__Task objective__
The response should hold each line from the entries below where "telah" is found.

[Dataset content Boundary: Start]

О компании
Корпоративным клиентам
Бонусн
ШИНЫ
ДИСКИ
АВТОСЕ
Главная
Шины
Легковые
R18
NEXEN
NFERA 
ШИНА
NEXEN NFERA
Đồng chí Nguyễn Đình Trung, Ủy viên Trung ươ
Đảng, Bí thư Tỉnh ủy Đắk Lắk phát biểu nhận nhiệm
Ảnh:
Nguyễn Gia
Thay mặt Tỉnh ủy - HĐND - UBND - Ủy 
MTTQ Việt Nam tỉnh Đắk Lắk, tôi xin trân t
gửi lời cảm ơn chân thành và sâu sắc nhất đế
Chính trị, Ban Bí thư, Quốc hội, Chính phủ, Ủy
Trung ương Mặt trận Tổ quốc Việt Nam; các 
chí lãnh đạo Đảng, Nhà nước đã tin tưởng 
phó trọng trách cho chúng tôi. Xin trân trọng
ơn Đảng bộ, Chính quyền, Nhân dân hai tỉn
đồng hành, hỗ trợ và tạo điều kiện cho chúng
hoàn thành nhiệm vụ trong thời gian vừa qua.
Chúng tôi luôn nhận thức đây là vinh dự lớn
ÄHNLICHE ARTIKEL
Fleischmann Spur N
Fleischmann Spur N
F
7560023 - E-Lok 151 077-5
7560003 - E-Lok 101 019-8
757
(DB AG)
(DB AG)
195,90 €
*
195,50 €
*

[Dataset content Boundary: End]
[Dataset content Boundary: Start]

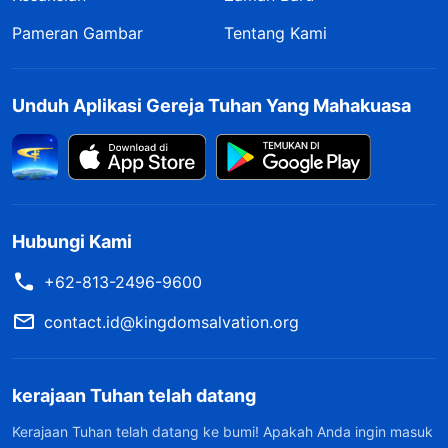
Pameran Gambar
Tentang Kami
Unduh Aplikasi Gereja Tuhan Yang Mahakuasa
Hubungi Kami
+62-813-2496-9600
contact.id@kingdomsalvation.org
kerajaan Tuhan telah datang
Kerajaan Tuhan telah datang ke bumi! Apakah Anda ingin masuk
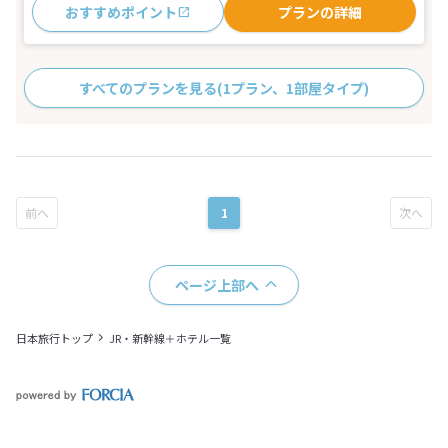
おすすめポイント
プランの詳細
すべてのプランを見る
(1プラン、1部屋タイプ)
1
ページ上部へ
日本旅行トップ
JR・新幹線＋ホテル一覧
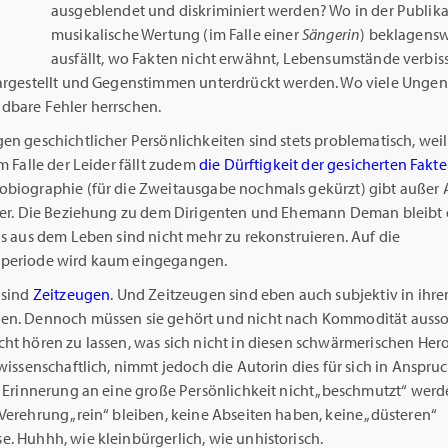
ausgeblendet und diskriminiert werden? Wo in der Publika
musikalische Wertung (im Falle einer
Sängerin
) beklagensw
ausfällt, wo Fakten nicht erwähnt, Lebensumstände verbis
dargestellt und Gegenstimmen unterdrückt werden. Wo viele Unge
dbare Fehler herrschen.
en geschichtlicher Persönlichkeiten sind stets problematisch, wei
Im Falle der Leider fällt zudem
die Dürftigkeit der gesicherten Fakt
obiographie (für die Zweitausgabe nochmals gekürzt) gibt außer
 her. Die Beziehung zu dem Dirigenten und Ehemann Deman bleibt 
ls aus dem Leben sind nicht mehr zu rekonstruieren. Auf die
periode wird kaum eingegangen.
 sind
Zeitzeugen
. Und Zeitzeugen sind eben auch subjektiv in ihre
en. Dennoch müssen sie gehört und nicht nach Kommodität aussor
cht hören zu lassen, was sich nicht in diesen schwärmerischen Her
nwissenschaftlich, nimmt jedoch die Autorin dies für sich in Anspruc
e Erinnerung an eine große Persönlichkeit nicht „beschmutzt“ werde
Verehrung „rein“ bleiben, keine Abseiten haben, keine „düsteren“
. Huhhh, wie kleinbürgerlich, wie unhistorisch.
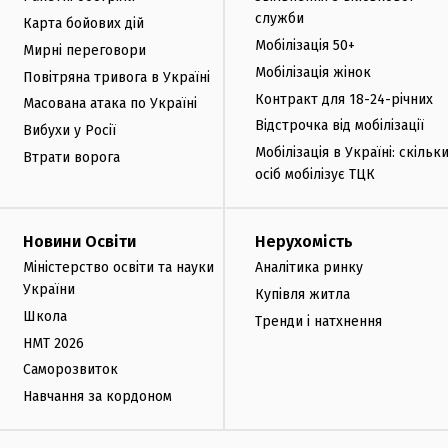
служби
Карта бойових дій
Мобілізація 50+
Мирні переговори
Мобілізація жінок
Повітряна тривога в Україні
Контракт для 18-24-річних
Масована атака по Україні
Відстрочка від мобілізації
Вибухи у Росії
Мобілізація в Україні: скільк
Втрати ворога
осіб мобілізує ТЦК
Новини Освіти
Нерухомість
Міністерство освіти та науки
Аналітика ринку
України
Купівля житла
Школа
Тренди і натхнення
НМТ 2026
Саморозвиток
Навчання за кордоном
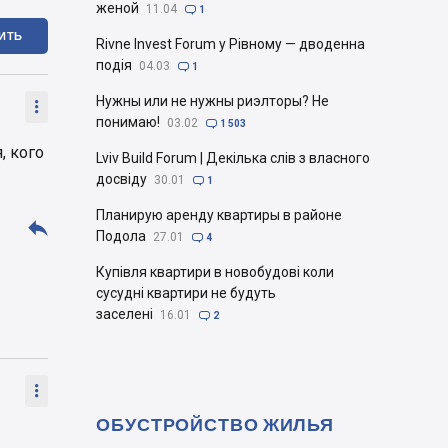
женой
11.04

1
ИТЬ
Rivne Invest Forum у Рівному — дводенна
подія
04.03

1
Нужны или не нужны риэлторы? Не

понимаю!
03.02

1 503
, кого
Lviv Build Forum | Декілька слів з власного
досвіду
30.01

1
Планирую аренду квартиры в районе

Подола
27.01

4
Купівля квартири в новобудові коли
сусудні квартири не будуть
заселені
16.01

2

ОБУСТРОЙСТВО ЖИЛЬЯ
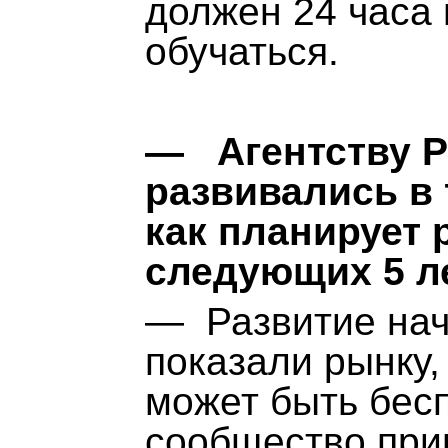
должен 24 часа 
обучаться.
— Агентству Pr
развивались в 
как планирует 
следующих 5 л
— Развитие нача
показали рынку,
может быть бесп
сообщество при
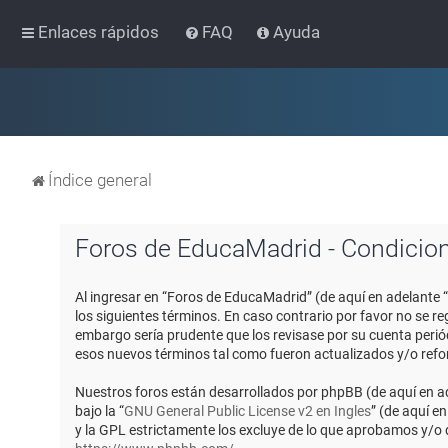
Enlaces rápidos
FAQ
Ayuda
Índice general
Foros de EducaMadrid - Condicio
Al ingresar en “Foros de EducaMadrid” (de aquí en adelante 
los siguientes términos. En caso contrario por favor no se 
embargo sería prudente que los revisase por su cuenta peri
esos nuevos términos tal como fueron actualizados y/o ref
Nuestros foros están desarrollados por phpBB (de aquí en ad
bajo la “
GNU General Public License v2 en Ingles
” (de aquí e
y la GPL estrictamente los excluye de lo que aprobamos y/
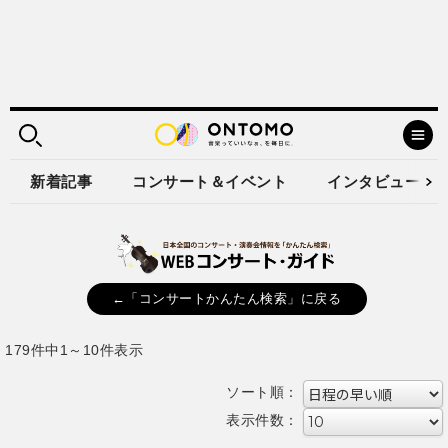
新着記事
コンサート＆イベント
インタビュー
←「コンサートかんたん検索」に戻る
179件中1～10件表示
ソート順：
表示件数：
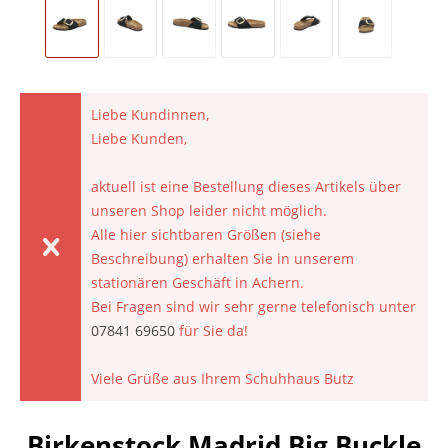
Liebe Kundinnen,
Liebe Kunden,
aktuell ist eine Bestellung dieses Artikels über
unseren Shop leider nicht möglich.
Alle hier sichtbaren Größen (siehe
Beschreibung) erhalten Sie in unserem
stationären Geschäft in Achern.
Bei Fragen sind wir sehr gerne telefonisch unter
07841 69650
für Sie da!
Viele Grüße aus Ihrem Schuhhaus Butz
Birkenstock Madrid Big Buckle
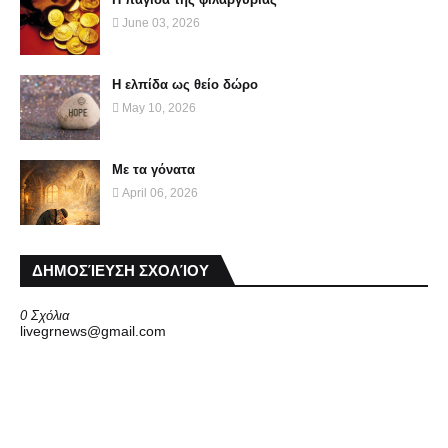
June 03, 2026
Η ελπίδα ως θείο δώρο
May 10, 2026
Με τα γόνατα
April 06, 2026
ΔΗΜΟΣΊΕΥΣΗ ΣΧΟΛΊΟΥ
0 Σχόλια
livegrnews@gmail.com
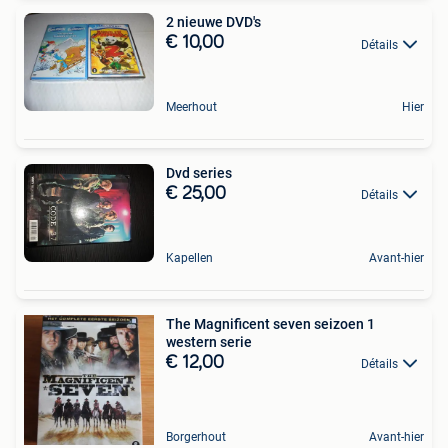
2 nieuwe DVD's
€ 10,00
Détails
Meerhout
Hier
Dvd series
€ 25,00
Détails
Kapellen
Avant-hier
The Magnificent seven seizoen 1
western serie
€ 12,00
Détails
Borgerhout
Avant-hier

[Dataset content Boundary: End]
[Dataset content Boundary: Start]

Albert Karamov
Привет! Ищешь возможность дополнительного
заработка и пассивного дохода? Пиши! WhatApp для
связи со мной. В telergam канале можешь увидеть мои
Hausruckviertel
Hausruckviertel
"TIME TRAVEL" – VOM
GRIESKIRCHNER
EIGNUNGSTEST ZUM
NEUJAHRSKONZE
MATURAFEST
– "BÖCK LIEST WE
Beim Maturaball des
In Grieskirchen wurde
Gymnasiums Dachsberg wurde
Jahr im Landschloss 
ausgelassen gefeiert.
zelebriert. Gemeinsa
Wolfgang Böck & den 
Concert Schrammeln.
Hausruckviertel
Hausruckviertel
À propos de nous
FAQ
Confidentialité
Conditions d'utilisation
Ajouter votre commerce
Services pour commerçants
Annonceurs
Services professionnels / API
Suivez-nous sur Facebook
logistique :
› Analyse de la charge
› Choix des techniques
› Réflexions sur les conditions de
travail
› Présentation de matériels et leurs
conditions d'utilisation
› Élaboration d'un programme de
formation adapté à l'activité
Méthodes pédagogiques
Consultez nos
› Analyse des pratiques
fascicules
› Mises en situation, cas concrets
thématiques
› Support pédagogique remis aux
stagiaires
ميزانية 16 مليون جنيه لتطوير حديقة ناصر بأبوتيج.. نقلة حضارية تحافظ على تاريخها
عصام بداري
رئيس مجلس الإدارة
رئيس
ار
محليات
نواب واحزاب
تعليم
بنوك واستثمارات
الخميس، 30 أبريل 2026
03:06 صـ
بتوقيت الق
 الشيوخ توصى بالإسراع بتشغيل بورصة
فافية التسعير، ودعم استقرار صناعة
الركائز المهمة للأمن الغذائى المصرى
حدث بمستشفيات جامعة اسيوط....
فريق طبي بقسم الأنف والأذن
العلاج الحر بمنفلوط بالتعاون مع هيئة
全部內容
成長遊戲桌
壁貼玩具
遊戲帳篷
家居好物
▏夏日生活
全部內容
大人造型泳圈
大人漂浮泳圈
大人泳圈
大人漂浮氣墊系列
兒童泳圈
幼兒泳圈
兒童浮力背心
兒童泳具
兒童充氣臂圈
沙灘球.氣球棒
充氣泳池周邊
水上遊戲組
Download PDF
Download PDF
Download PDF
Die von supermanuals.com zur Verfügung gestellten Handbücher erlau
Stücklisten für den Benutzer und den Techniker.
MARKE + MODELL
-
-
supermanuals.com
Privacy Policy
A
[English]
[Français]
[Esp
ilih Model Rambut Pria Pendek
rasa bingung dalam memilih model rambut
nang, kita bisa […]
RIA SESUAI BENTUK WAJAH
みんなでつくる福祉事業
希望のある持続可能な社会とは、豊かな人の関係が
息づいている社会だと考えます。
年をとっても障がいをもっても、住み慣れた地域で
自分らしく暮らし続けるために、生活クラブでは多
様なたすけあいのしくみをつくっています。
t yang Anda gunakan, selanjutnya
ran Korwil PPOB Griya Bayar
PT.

[Dataset content Boundary: End]

__Solution__
kerajaan Tuhan telah datang
Kerajaan Tuhan telah datang ke bumi! Apakah Anda ingin masuk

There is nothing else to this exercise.